PROBLEM:
Find the word "αλυσίδα" in the listing, and copy out each line where it turns up.

DATA FOR ANALYSIS:
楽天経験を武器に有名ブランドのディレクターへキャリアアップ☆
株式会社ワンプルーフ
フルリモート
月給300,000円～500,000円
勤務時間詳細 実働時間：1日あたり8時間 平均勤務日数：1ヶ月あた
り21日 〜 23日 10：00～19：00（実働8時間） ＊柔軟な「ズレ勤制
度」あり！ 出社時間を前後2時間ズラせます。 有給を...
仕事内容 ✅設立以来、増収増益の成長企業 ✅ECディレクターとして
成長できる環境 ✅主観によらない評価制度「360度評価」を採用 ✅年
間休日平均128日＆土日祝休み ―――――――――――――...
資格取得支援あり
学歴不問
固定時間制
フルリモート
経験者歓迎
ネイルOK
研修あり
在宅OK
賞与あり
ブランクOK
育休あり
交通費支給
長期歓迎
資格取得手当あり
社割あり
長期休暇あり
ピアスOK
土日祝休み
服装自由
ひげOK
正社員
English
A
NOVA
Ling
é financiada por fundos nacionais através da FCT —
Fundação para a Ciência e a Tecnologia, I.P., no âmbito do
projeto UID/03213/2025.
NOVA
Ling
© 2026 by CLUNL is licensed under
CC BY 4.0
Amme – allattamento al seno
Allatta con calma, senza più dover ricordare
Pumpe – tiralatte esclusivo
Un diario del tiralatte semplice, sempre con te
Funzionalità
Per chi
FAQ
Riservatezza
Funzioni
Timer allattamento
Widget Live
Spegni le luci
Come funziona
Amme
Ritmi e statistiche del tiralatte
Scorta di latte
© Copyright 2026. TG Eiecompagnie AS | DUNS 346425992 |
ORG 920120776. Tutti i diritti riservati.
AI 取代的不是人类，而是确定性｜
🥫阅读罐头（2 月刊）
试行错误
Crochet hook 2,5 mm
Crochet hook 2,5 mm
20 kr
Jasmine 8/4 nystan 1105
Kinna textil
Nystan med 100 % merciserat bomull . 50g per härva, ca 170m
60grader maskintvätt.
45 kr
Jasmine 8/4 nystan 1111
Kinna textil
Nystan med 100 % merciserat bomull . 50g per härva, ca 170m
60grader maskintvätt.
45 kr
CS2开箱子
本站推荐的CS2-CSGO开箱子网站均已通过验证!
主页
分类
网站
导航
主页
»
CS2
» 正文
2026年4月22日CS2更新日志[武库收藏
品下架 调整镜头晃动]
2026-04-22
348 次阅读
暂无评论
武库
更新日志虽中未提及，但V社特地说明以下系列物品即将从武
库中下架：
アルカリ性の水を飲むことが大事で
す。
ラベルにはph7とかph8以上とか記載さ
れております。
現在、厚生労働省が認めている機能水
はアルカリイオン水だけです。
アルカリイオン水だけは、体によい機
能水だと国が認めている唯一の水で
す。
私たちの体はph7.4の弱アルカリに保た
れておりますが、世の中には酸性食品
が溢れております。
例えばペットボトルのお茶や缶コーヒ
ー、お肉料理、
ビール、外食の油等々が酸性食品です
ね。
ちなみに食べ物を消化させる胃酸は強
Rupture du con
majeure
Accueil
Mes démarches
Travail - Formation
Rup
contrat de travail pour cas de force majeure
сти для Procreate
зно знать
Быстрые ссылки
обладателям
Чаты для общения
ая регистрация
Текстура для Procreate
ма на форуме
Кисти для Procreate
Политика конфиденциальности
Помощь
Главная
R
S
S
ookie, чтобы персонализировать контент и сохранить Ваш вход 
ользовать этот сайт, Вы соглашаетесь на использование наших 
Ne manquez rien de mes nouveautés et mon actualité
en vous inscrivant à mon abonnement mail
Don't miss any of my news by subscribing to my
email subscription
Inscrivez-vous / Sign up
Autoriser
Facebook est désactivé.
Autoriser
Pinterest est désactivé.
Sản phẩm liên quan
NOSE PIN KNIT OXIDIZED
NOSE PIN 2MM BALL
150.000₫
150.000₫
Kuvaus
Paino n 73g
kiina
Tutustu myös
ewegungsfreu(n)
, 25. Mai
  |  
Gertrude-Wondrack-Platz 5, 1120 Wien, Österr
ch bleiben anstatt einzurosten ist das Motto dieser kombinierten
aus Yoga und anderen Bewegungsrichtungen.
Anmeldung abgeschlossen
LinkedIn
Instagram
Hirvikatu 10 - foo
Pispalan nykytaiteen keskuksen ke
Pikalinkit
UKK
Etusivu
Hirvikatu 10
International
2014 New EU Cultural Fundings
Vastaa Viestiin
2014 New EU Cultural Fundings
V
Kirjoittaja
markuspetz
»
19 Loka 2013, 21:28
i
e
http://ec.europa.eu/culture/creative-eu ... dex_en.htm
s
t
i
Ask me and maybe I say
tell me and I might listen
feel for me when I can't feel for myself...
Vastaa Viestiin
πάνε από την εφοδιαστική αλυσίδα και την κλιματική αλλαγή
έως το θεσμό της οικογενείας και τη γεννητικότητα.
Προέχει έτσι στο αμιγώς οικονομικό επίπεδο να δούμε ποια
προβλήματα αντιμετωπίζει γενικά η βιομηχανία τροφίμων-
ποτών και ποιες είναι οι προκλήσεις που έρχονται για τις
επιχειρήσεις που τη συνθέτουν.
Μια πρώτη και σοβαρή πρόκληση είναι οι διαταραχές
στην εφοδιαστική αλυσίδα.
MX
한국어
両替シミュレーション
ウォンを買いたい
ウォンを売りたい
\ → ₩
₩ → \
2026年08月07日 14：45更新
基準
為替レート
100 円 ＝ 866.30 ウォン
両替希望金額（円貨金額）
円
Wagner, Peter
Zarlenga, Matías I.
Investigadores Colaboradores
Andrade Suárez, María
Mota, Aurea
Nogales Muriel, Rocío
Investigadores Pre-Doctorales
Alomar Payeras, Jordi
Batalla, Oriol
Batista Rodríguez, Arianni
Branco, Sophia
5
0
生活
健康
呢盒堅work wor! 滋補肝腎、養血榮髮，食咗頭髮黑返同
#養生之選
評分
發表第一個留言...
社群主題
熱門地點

WRITTEN REPLY:
πάνε από την εφοδιαστική αλυσίδα και την κλιματική αλλαγή
στην εφοδιαστική αλυσίδα.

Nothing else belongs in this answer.